İddia’ya göre maktul Brown ellerini havaya kaldırmış, yanı bir nevi teslim oluyorum” demiş. Ama polis kendisine verilen yetkiye dayanarak düşünmeden tam 12 el ateş açtı. Son kurşunu ise tam kafasına nişan alarak ateş etmiş.
ABD’de hüküm suren antidemokratik kanun ve yasalarla ülke tam polis devleti haline geldi. İmtiyazlı insanların yargılanmadığı ve seçkinlerin hukukunun üstün olmaya başlamasıyla özgürlükler ülkesi olarak anılan ülke bir nevi faşist, baskıcı ve ırkçı devlet olan Siyonist İsrail gibi olmaya başladı.
İsrail Şeriat ilan etti
Siyonist İsrail hükumeti bakanlar kurulunda onaylanan ve mecliste de kabul göreceği “Ulusal devlet” tanımı ile kendini Yahudiliğin ve Yahudilerin temsilcisi olarak ilan etti. İsrail zaten bir ırk dini olan sözde Yahudi devleti idi. Şimdi ise anayasa ile kendine dini bir hüviyet kazandırmış oldu. Neymiş efendim,” İsrail Yahudilerin tarihi vatanı” imiş! Yalana bak!
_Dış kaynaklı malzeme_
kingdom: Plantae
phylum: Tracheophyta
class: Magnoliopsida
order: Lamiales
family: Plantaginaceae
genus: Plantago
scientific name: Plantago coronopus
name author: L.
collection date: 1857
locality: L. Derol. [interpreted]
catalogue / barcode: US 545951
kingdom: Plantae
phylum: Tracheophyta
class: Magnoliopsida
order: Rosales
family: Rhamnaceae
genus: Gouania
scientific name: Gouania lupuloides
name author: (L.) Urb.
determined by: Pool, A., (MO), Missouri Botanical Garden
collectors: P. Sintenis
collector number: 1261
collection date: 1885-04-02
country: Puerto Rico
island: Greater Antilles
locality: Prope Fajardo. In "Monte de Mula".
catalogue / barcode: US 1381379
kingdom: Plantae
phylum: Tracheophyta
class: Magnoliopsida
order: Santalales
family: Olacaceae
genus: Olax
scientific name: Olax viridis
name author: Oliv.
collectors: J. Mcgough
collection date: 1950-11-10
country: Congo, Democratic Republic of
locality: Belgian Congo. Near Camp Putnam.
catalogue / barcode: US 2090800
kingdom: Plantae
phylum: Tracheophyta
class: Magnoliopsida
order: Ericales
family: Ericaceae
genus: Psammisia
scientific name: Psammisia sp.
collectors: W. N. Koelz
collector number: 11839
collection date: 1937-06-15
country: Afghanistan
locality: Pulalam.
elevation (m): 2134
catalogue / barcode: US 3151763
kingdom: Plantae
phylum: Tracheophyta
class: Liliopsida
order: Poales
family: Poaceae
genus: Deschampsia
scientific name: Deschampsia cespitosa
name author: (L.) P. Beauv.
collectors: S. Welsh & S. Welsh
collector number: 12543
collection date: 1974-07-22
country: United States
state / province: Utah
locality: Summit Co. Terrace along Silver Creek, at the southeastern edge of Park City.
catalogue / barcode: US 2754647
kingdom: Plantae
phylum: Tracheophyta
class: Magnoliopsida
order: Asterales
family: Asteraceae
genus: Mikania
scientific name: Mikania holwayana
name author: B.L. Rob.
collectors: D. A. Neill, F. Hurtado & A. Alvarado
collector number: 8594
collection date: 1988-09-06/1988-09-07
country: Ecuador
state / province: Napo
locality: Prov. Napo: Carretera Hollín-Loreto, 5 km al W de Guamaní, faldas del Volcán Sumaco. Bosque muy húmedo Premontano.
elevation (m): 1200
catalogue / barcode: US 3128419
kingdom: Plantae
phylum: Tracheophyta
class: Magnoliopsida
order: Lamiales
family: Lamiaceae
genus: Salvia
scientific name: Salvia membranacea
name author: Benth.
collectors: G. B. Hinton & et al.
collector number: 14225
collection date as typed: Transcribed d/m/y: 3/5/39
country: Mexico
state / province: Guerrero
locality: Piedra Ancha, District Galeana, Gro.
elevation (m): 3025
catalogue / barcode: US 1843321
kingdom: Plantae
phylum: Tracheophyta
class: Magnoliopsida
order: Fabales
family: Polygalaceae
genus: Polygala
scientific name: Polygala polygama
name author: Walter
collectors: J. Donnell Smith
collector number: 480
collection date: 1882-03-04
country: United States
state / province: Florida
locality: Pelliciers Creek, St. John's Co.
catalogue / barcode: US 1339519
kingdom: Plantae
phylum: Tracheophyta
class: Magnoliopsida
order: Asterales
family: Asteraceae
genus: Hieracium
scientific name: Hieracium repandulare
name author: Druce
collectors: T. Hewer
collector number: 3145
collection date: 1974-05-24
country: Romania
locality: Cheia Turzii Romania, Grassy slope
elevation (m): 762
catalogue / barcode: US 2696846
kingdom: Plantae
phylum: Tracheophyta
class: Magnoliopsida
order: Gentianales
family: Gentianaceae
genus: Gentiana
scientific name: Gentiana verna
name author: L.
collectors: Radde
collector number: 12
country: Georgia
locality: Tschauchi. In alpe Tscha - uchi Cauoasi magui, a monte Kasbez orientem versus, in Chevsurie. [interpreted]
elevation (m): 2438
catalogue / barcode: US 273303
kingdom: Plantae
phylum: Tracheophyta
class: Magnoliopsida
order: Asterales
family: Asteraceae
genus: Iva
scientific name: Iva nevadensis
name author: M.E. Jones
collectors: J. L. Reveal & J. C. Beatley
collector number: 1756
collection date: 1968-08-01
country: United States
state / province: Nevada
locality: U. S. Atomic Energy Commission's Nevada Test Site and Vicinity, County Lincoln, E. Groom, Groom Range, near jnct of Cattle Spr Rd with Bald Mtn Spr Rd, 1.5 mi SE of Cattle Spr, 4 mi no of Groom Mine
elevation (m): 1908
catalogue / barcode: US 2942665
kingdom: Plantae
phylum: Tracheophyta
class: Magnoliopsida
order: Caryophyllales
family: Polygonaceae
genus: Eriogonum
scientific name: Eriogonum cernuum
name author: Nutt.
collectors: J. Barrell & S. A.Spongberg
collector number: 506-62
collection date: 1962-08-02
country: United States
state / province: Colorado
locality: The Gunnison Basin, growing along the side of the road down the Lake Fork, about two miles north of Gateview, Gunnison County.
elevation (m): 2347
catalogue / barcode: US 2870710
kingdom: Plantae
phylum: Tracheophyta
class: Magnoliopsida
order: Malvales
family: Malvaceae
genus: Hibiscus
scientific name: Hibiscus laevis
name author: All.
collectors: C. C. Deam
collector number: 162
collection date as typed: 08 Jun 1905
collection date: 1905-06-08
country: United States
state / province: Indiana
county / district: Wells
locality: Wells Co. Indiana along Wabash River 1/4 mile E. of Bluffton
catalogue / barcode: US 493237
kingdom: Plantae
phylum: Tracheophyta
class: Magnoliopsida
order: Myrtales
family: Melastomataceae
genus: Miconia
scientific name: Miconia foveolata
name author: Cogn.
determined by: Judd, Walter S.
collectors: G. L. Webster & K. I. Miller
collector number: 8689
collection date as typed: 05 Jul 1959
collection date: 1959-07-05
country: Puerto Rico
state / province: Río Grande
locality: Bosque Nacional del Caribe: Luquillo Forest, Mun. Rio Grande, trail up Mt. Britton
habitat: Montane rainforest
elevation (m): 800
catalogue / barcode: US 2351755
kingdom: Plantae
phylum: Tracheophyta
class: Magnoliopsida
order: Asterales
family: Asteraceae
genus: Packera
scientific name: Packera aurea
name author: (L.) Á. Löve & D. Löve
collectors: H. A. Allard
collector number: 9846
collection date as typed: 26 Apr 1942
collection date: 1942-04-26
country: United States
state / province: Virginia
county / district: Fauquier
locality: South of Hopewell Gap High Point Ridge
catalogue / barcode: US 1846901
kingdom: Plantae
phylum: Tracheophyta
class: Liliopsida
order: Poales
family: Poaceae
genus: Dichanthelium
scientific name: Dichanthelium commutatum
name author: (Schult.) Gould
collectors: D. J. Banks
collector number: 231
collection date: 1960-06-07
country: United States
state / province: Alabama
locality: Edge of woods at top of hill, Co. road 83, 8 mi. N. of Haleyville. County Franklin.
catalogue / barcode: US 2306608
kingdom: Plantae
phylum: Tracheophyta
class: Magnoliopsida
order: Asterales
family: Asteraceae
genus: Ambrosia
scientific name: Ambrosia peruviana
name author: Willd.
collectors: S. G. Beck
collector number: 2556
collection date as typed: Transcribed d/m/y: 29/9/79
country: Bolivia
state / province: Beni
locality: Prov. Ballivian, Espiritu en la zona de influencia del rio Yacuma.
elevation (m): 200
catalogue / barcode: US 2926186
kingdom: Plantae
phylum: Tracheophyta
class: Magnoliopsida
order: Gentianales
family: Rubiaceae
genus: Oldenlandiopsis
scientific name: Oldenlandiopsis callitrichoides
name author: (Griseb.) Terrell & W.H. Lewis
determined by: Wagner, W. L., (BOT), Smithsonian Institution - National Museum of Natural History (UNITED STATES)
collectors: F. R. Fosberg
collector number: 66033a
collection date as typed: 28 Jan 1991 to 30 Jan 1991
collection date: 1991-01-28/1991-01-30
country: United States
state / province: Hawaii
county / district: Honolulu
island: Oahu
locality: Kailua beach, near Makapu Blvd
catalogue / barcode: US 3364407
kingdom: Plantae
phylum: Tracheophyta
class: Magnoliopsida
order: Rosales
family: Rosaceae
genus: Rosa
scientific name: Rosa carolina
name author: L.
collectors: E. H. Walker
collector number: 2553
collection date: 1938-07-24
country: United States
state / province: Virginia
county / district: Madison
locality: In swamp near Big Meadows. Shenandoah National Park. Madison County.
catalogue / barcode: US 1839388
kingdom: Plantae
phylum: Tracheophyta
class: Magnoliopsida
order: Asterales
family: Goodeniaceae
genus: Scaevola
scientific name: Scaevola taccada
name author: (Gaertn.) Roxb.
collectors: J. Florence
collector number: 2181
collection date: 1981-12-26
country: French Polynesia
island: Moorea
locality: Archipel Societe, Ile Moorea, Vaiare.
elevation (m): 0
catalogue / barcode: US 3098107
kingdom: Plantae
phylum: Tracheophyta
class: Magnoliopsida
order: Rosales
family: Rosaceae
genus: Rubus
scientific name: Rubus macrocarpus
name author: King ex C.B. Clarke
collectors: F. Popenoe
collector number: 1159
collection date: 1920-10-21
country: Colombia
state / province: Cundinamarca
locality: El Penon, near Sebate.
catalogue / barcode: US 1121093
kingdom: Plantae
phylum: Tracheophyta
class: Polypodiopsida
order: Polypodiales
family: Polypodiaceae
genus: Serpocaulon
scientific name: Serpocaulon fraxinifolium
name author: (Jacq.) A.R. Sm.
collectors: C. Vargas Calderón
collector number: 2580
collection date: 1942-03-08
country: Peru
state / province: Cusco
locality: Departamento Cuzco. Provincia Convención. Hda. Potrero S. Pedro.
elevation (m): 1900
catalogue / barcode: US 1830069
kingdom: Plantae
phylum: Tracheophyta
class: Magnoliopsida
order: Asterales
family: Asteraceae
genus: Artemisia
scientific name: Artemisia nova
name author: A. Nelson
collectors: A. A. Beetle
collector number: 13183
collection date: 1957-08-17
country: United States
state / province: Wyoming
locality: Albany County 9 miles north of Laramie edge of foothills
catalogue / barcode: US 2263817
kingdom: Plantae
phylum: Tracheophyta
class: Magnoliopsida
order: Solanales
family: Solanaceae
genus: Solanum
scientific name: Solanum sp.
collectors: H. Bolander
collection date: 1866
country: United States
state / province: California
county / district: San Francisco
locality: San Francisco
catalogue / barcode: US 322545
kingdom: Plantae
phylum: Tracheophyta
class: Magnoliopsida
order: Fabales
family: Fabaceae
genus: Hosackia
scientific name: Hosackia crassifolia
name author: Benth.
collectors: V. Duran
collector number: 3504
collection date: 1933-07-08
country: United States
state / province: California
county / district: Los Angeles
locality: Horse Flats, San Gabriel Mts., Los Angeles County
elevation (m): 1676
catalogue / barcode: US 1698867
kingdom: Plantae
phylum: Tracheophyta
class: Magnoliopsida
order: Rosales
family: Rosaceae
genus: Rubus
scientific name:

Bu toprakları işgal ederek gelip yerleşen ve kurulduğu günden beri her gün bu topraklarda çocuk ve kadınları öldüren siyonist rejim ülkenin esas sahipleri olan Arapları kanunla ikinci sınıf vatandaş ilan etti. Hem İsrail’de yaşayan hem de ülke dışında bulunan tüm Yahudiler eşit hakka sahip olacaklar, ama ülkenin esas unsuru olan Araplara farklı hukuk işletilecek. Utanmadan bu faşist uygulamayı sözde, kendilerinin uydurduğu Yahudilik adına yapıyorlar
Aslında bu kanunun çıkmasında en büyük etken dünyada bulunan Yahudileri buraya çekmektir. Çünkü ülkede nüfus gittikçe azalıyor. İmkanı olan ülkeden kaçıyor. Yoksa bu Siyonistlerin din veya imanla hiçbir alakası yoktur. Geneline yakını ateist ve dinsizdir. Yahudiliği bir nevi siyasi görüş ve simge olarak kullanıyorlar.
İnsanları tenine ve dine göre ayırıp kanun ve hukuk karşısında farklı muameleye tabi tutmak utanılacak ve aşağılık bir tutumdur. Maddi ve teknik imkanlarla zirvede bulunan ABD ve İsrail maalesef insan hakları ve insaf bakımından dünyanın en geri kalmış devletlerin başını çekmektedir.
Irkçı ABD ve Siyonist İsrail bu insanlık dışı politikalarından bir an önce vazgeçmeleri hem kendileri hem de dünya barışı için önemlidir.